--- DATA RECORDS ---

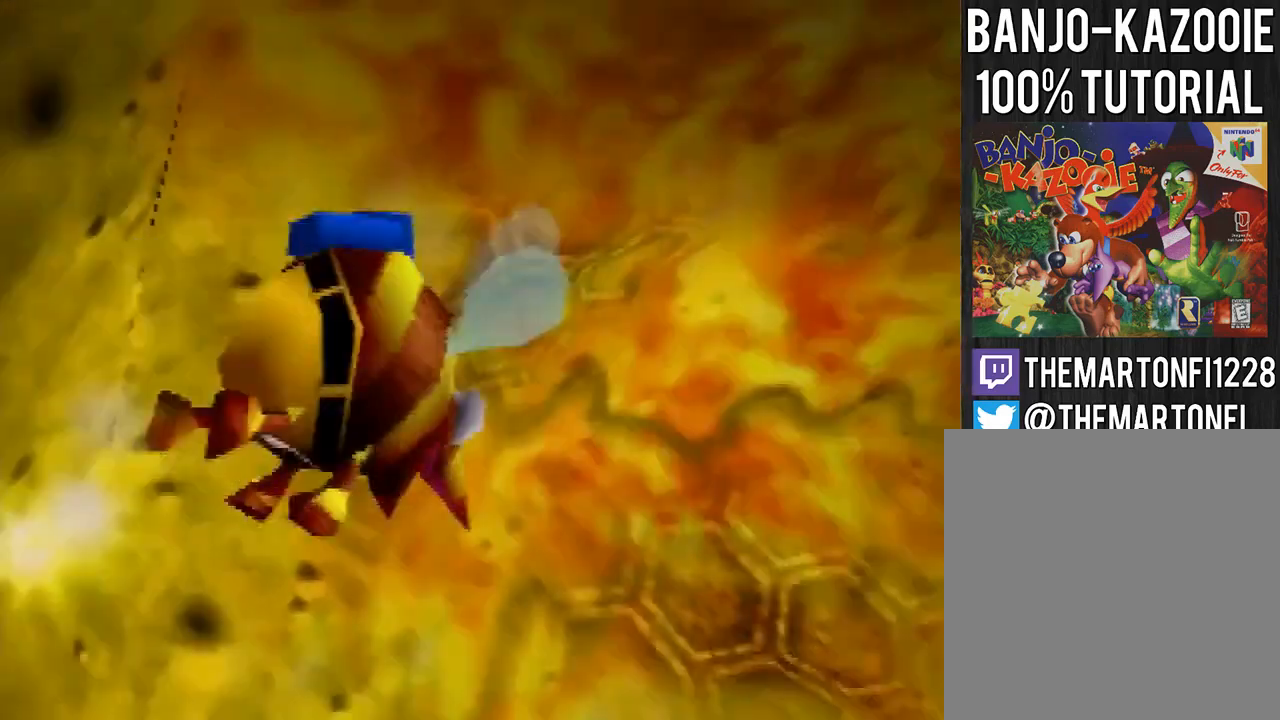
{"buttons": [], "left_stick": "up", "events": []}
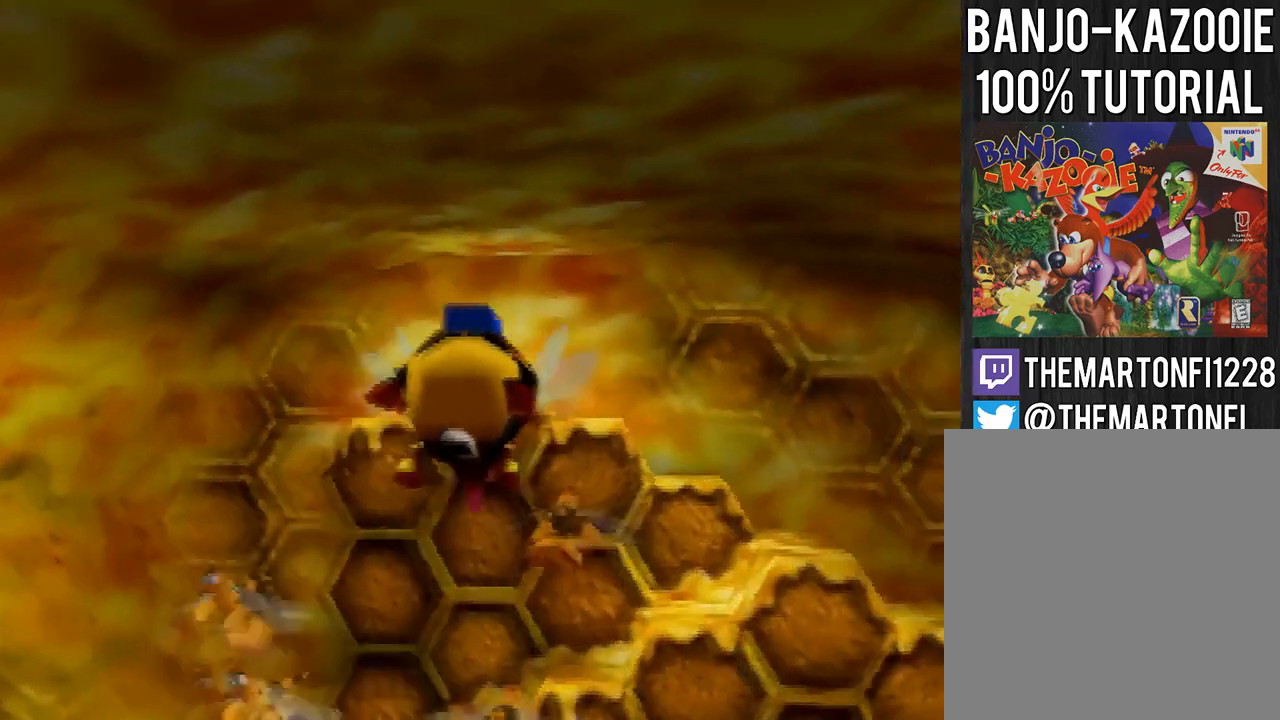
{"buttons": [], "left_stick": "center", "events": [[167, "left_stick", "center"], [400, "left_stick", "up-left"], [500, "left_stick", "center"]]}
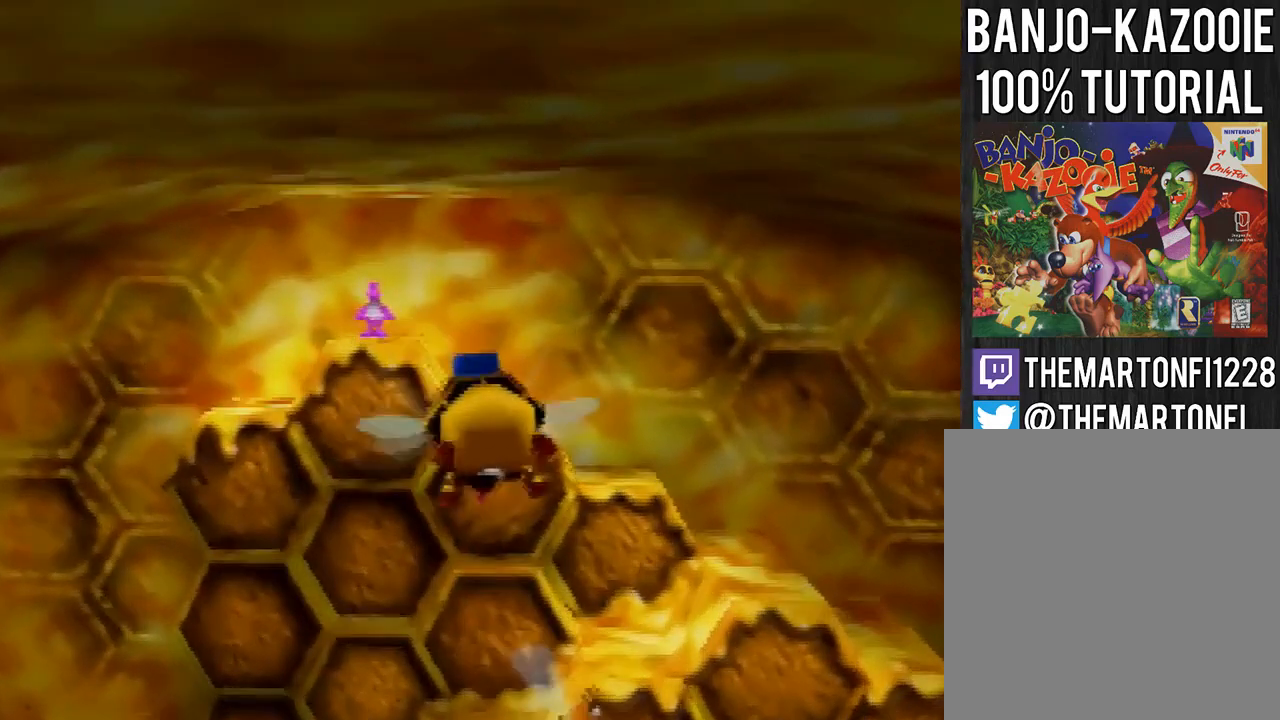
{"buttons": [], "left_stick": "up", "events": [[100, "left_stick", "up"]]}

---
--- DATA RECORDS ---

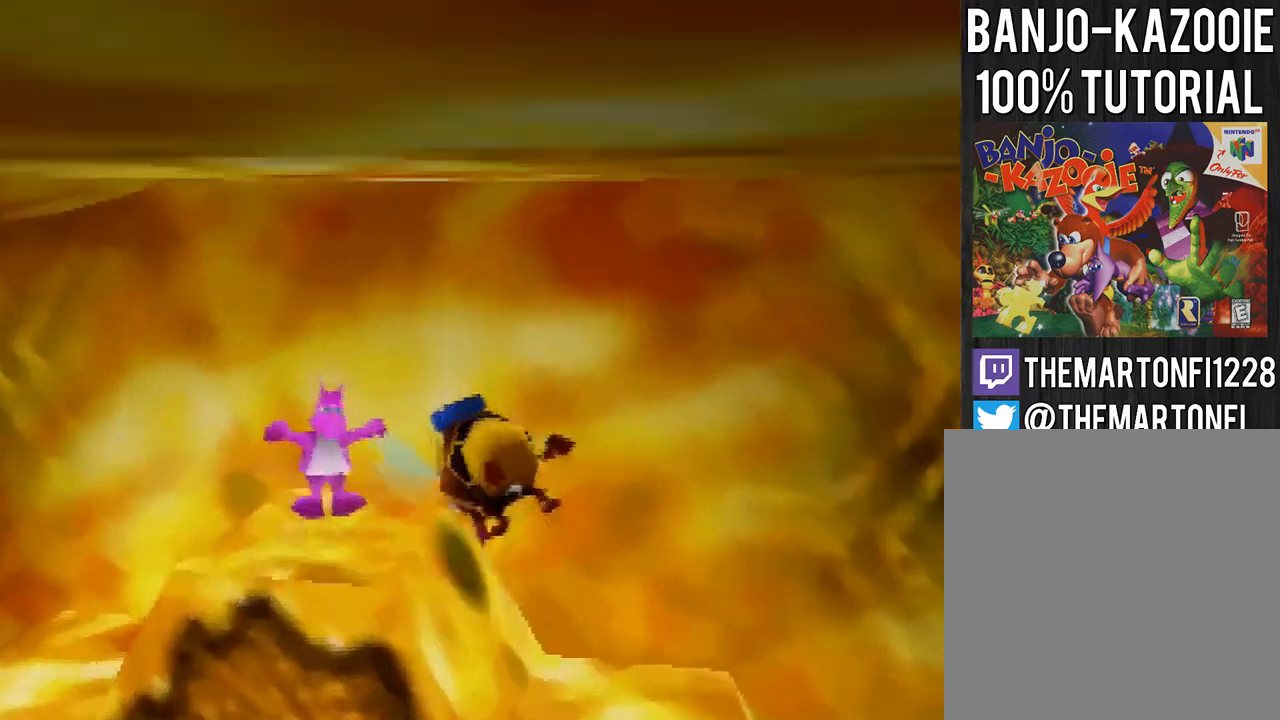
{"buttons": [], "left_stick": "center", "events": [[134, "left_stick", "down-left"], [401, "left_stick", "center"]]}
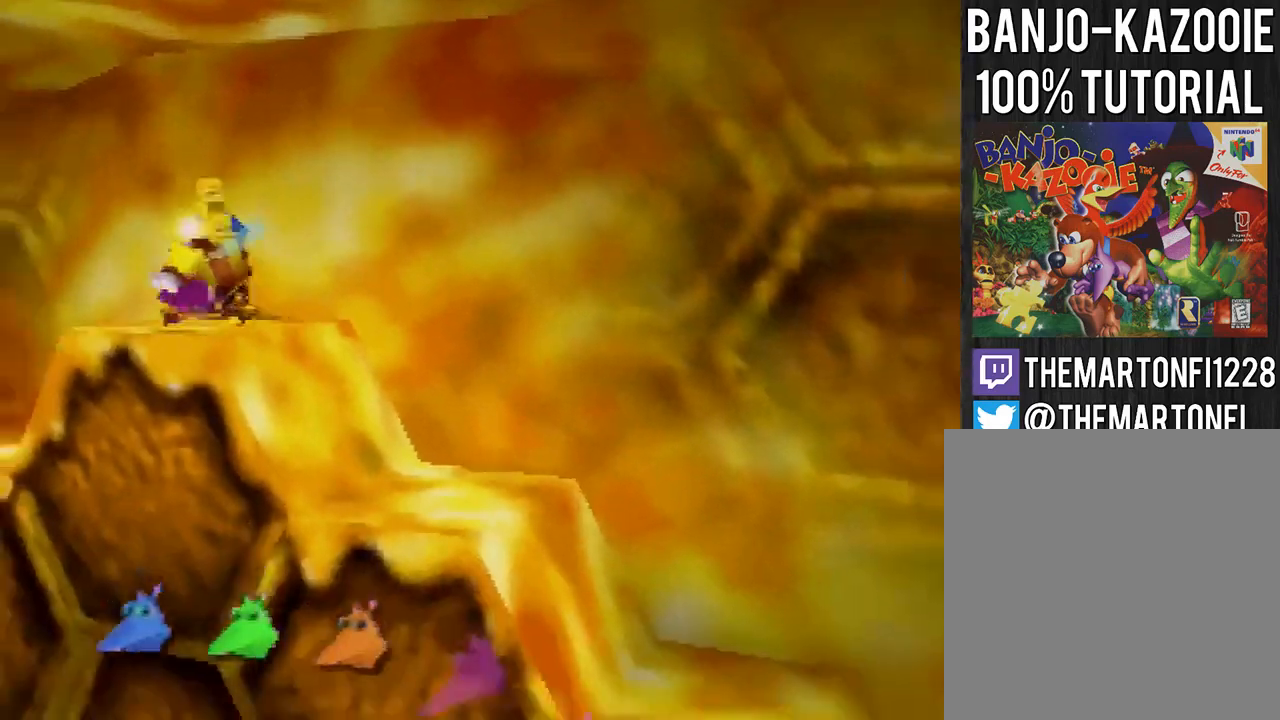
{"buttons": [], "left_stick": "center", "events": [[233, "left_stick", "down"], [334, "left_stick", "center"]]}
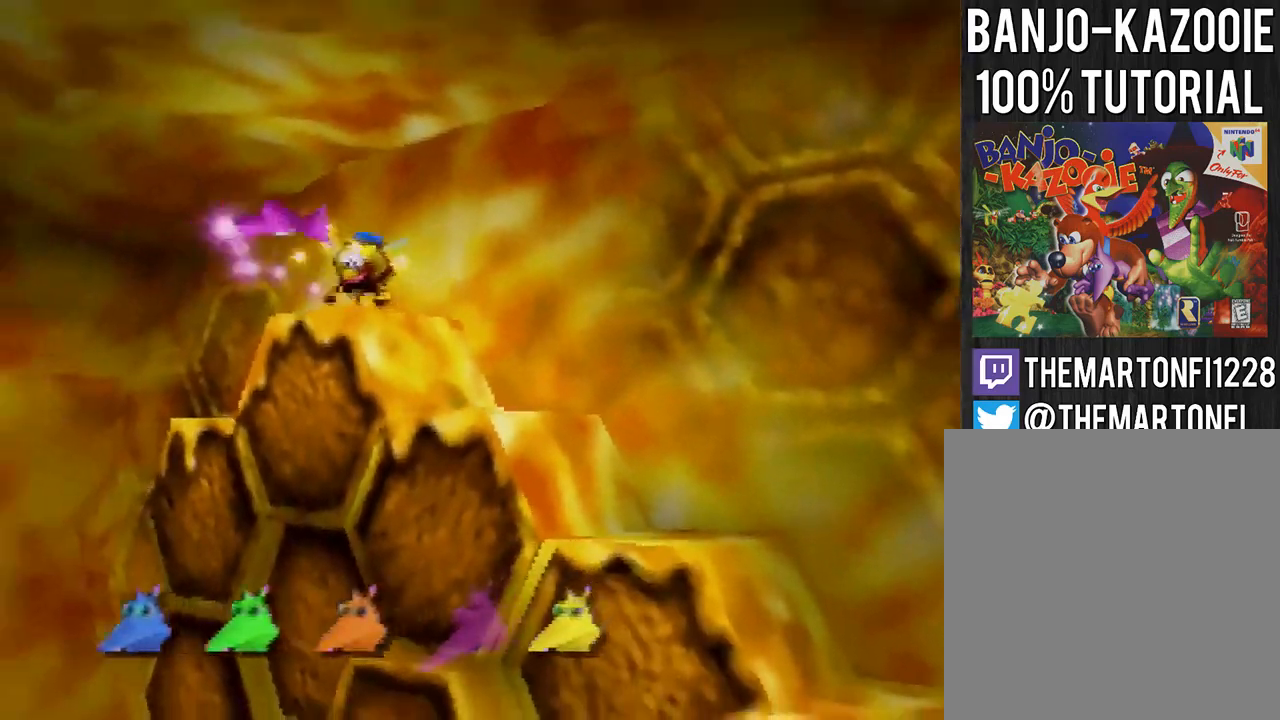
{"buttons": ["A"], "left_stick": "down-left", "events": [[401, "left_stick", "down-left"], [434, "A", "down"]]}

---
--- DATA RECORDS ---

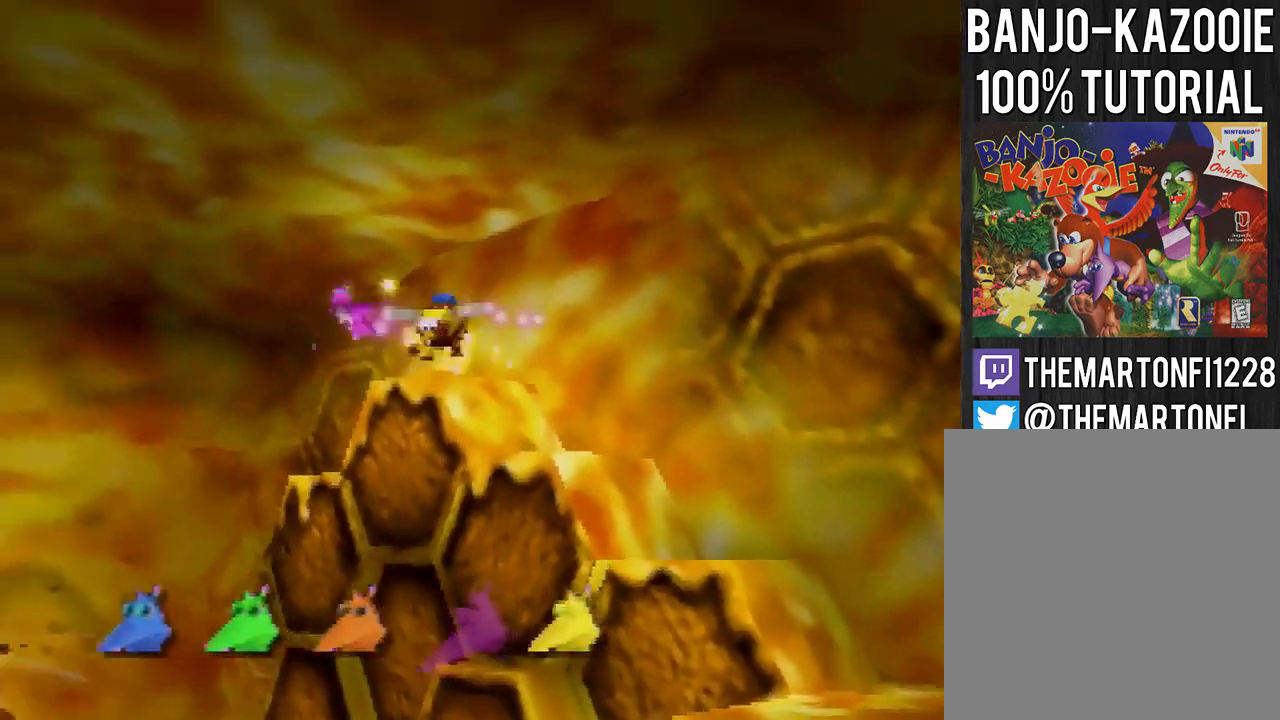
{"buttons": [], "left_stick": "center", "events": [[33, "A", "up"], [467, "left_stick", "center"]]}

---

YOUR ASSIGNMENT: Look over the data above and show each line that contains "center".

REPLY:
{"buttons": [], "left_stick": "center", "events": [[167, "left_stick", "center"], [400, "left_stick", "up-left"], [500, "left_stick", "center"]]}
{"buttons": [], "left_stick": "center", "events": [[134, "left_stick", "down-left"], [401, "left_stick", "center"]]}
{"buttons": [], "left_stick": "center", "events": [[233, "left_stick", "down"], [334, "left_stick", "center"]]}
{"buttons": [], "left_stick": "center", "events": [[33, "A", "up"], [467, "left_stick", "center"]]}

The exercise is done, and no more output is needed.